現代と違い、船に羅針盤など装備していなかった時代の航海は、天候次第で死と隣り合わせの、極めてリスクの大きいものだった。大黒屋光太夫はそんな時代の船頭で、乗った船が嵐に遭って大漂流。鎖国下の江戸時代、ロシア領に漂着。首都ペテルブルグで皇帝エカテリーナ2世に謁見して帰国を願い出、漂流から約9年半もの月日を経て、日本へ生還した人物だ。
この間、彼が移動した距離は壮大なスケールになる。それも、移動手段として犬ゾリぐらいしかなかった時代のことだから、その距離感は現代の何倍にも相当することだろう。それだけに、肉体的な頑健さはもちろんだが、それを成し遂げた精神力の強さ、生命力の強さには目を見張るものがある。
大黒屋光太夫は江戸時代後期の伊勢国白子(現在の三重県鈴鹿市)の港を拠点とした回船(運輸船)の船頭だ。生没年は1751(宝暦元年)~1828年(文政11年)。1782年(天明2年)12月、藩の囲い米などを積み、総勢18人が乗り込んだ神昌丸は江戸へ向け白子の港を出港した。

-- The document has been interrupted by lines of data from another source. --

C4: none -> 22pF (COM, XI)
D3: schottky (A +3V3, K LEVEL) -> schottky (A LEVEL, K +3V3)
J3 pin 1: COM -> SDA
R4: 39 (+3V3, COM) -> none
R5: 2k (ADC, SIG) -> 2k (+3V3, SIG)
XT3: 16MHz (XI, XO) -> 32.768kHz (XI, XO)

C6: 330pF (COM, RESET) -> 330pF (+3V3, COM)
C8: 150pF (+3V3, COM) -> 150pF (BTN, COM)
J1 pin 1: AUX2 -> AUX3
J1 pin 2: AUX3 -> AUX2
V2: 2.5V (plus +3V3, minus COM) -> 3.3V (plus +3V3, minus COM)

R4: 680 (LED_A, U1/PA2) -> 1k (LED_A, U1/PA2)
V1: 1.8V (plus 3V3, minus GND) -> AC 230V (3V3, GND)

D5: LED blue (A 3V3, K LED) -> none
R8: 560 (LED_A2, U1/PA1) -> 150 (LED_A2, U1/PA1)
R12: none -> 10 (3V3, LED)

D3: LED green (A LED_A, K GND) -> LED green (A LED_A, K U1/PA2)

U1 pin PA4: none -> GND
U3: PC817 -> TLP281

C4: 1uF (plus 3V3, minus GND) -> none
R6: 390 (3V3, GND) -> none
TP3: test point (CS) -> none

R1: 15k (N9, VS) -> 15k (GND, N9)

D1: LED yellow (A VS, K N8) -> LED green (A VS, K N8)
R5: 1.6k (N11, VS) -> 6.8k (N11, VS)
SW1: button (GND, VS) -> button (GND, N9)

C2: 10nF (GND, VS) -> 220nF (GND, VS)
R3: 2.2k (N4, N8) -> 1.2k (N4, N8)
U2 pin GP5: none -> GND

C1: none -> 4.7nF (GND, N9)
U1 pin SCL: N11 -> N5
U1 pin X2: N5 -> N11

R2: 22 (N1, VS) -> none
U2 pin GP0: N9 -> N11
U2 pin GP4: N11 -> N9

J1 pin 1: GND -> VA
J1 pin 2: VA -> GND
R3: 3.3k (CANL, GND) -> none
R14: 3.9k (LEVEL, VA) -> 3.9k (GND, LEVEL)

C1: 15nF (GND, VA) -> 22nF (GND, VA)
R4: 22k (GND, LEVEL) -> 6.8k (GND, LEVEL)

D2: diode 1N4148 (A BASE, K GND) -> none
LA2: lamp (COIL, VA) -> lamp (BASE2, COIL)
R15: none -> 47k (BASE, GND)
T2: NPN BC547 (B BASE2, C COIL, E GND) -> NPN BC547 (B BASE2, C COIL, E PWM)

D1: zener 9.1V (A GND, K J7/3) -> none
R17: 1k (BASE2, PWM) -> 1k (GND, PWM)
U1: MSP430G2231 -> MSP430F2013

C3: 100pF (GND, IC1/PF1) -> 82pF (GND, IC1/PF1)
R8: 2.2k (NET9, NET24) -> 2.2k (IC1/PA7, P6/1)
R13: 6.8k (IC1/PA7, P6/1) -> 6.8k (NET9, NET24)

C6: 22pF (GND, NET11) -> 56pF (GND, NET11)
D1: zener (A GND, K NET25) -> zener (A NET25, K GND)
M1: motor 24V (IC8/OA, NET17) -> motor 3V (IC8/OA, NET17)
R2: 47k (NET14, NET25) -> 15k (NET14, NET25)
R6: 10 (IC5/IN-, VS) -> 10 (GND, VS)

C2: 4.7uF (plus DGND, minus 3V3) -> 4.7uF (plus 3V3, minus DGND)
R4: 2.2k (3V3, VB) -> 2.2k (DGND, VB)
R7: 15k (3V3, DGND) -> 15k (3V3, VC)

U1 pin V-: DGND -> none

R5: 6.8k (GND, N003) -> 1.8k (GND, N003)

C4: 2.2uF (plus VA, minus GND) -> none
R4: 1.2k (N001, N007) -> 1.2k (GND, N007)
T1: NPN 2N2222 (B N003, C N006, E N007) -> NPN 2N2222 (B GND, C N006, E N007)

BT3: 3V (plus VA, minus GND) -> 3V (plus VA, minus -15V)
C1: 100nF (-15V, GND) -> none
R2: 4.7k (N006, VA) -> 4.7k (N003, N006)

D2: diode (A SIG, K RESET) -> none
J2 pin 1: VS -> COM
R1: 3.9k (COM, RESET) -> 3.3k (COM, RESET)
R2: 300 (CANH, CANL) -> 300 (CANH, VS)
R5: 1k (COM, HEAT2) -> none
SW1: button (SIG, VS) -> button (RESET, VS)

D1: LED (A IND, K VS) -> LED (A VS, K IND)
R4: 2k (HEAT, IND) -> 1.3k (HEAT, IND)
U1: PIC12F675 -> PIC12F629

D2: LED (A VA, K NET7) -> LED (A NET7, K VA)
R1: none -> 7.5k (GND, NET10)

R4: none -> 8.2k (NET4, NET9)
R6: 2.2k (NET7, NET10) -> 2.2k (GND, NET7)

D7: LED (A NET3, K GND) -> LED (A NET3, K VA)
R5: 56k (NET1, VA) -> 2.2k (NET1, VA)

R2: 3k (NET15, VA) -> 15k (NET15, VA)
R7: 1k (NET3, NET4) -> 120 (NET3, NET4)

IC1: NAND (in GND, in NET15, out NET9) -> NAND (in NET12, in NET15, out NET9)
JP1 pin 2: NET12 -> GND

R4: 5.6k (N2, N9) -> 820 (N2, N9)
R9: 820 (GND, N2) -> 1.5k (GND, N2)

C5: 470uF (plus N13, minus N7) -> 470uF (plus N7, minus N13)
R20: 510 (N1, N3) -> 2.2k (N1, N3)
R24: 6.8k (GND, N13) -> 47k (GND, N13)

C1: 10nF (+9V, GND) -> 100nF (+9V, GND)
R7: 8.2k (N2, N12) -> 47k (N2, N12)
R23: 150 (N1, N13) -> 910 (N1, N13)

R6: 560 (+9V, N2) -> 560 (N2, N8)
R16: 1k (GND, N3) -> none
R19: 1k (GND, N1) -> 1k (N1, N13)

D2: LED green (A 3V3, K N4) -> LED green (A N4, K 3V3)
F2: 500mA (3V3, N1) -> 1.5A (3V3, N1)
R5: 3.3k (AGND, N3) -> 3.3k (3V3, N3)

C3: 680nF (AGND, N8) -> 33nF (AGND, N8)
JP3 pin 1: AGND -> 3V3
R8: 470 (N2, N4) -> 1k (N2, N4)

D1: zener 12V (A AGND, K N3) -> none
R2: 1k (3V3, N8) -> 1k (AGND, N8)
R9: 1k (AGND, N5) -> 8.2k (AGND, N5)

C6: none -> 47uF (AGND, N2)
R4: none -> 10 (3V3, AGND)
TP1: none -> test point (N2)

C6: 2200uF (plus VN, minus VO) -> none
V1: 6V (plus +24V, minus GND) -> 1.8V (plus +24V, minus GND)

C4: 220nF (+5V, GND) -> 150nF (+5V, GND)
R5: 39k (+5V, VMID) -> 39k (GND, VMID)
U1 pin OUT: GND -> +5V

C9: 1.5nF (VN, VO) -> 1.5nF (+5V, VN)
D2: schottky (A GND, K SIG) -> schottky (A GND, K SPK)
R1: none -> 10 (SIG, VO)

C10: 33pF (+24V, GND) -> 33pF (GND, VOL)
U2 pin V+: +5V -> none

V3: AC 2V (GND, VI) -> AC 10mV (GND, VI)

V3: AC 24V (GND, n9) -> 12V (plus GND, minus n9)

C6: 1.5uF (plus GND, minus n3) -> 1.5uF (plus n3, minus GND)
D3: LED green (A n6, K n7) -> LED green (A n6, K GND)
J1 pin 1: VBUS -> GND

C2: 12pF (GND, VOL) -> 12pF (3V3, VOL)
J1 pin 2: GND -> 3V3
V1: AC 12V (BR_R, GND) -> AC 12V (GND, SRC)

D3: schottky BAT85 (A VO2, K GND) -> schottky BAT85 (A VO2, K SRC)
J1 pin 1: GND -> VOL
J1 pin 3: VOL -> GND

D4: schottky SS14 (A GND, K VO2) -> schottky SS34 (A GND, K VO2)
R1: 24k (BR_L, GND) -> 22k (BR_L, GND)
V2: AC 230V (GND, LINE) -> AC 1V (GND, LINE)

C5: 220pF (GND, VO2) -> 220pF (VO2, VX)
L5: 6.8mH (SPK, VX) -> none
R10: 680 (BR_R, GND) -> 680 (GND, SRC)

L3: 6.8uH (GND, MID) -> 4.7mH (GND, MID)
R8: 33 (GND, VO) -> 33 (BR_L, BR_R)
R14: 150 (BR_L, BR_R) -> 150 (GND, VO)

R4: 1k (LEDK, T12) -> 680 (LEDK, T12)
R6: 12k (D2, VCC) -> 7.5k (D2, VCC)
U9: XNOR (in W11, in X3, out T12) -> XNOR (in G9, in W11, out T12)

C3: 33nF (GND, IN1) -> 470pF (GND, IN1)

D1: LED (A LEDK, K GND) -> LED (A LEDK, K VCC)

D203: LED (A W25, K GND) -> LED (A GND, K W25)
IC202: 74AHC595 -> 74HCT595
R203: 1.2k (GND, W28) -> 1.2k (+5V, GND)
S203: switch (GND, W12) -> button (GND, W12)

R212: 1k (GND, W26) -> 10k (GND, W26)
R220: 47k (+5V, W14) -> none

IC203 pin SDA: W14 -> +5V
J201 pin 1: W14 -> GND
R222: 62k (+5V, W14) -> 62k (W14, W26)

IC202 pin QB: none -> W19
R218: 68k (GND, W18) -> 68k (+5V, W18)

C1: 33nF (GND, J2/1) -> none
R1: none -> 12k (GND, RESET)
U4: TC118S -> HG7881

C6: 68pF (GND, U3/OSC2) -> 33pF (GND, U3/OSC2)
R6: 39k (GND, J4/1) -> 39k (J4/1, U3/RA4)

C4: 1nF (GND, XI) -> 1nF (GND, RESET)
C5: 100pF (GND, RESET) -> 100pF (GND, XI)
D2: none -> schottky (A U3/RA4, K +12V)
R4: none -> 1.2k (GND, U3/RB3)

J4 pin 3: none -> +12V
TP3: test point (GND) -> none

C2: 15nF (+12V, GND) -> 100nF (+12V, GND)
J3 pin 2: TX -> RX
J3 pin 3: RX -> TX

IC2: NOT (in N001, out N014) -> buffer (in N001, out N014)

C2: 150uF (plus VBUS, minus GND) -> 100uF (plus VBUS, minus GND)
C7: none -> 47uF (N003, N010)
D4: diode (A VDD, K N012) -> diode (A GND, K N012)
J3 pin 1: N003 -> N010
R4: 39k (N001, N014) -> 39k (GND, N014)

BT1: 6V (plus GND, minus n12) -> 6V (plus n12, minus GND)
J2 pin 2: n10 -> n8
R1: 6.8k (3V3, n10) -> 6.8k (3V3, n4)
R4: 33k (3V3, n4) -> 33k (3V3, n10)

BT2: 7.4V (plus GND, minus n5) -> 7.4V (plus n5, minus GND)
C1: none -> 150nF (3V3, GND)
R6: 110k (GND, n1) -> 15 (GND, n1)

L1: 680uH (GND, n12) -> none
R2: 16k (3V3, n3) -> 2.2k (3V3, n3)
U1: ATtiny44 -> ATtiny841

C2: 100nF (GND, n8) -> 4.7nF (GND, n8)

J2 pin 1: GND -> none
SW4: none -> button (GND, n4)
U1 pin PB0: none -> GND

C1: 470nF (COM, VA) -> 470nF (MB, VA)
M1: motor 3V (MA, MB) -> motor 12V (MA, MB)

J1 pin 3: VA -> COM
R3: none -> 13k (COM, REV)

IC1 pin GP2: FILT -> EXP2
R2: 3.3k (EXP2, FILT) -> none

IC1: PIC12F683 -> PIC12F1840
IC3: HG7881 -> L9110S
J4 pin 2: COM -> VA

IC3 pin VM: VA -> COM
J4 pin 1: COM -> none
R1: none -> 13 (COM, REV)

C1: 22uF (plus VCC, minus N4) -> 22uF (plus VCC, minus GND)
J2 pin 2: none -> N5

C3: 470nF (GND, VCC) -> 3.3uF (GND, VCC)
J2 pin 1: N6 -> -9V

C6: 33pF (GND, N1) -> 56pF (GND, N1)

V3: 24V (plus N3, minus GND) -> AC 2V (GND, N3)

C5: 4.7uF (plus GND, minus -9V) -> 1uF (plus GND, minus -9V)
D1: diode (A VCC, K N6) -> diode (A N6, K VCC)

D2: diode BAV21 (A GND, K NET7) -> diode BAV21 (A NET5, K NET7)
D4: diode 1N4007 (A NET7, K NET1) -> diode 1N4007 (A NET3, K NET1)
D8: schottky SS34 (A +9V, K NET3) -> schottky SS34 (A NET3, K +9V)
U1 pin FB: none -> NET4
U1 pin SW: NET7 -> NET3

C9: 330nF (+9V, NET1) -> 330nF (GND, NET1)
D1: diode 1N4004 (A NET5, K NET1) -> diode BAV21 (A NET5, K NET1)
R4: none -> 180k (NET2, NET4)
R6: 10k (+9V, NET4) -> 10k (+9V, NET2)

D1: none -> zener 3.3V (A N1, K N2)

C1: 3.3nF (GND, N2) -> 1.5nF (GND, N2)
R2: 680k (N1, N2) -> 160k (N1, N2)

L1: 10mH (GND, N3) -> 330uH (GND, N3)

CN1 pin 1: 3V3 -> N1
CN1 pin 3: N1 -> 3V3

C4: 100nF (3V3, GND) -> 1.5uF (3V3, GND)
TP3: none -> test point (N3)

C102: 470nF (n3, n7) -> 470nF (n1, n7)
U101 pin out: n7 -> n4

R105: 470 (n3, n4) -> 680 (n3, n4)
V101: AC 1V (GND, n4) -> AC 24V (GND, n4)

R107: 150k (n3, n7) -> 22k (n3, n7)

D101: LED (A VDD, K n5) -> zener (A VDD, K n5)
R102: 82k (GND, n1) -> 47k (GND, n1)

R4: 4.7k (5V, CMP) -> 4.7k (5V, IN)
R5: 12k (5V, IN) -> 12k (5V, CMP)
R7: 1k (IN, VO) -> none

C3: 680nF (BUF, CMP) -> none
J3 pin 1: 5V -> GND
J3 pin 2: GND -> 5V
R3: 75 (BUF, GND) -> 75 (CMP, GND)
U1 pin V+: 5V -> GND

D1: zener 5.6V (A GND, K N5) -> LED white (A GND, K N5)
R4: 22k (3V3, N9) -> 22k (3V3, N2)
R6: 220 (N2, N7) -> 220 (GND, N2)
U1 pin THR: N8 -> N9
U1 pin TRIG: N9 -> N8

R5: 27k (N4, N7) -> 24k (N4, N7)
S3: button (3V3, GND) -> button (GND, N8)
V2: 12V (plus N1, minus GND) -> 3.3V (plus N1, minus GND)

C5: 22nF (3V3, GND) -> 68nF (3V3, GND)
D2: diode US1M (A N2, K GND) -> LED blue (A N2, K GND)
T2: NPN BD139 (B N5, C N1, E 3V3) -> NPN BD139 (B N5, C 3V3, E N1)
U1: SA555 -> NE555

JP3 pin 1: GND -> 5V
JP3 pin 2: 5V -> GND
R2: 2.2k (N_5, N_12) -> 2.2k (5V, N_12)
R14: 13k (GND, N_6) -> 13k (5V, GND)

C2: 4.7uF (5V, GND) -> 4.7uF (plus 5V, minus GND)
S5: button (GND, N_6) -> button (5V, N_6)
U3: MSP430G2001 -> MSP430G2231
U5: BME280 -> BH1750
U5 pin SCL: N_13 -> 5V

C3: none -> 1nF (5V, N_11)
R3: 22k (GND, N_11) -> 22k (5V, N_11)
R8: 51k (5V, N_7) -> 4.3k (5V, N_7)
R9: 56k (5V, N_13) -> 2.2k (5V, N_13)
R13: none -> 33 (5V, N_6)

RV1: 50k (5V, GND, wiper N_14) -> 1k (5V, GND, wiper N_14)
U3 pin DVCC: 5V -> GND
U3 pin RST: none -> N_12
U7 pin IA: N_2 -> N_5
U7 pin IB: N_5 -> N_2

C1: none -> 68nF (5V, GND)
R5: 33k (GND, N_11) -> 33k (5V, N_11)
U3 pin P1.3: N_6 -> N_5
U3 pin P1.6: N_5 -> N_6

ところが、駿河沖付近で嵐に遭いそのまま半年以上も漂流。やがて、船は日付変更線を超えて1783年7月、北の果てアリューシャン列島のアムチトカ島に漂着。この寒さ厳しい島で8人の仲間が亡くなった。漂流中に1人死亡しており、これで死者は9人となった。
4年後、この島にラッコの皮をとりにきたロシア人が彼らをカムチャッカ半島のロシア人の町ニジニカムチャッカに連れて行ってくれた。ここで光太夫らは日本に帰りたいので助けてほしいと必死に当地の役人に願い出るが、当時日本は鎖国中。願いは不許可となる。ここでも3人の仲間が死亡。残った6人は翌1788年、帰国の件をシベリア総督に直接願い出ようとソリで8カ月を要し、シベリアの中心都市イルクーツクへたどり着く。しかし、シベリア総督の返事は「NO」だった。
失意の彼らに救いの手を差し伸べたのはフィンランド出身のキリル・ラクスマンという植物学者。彼はロシアの科学アカデミー会員に名を連ねており、自分と一緒に首都ペテルブルグまで行って皇帝から直接帰国の許可と支援を願い出ようと誘う。1791年、一行を代表して光太夫がラクスマンとともに、速ソリで6000・・をわずか2カ月で横断、首都ペテルブルグまで行った。
ラクスマンと光太夫の2人は皇帝エカテリーナ2世に2度も謁見することに成功。エカテリーナ2世は彼らに同情するとともに、これを機会にかねてから考えていた日本との交易を実現したいと考え、ラクスマンの息子のアダム・ラクスマン陸軍中尉(当時26歳)に遣日使節の命を与え、光太夫らとともに日本へ行くよう命じた。
この時点でイルクーツクの6人のうち1人が亡くなっており、庄蔵、新蔵の2人はロシアに残る道を選んだ(このうち新蔵はロシア人女性と結婚した)。そして光太夫、礒吉、小市の3人だけが帰国の途につくことになった。ラクスマンは彼ら3人を連れてオホーツクの港から船で根室へと入った。1792年10月、漂流から9年半後のことだった。待ちに待った帰国だったが、3人のうち小市はその根室で死亡してしまう。結局、生還できたのは光太夫と、最年少だった礒吉の2人だけだった。
光太夫、礒吉が帰国したとき、幕府の老中は松平定信で、彼は光太夫を利用してロシアとの交渉を目論んだ。だが、2人が江戸に回送されるまでに定信が失脚してしまう。そのため、光太夫らのその後の運命も大きく左右されることになった。定信が老中職にあれば、恐らく2人はジョン万次郎(中浜万次郎)のように、外国との交渉役としての役割を与えられ活躍しただろう。
ところが、彼らは一転して「鎖国の禁を破って、外国に出た犯罪者」として扱われる身となってしまったのだ。その後は江戸で屋敷を与えられ、軟禁状態で過ごさなければならない破目に陥ってしまう。それでも数少ない異国見聞者として桂川甫周や大槻玄沢ら蘭学者と交渉し、蘭学発展に寄与。桂川甫周による聞き取りを受け、その記録は「漂民御覧之記」としてまとめられ、多くの写本が残された。
また、桂川甫周は光太夫の口述と「ゼオガラヒ」という地理学書をもとにして「北槎聞略」を編纂した。光太夫の波乱に満ちた人生史は小説や映画などで度々取り上げられている。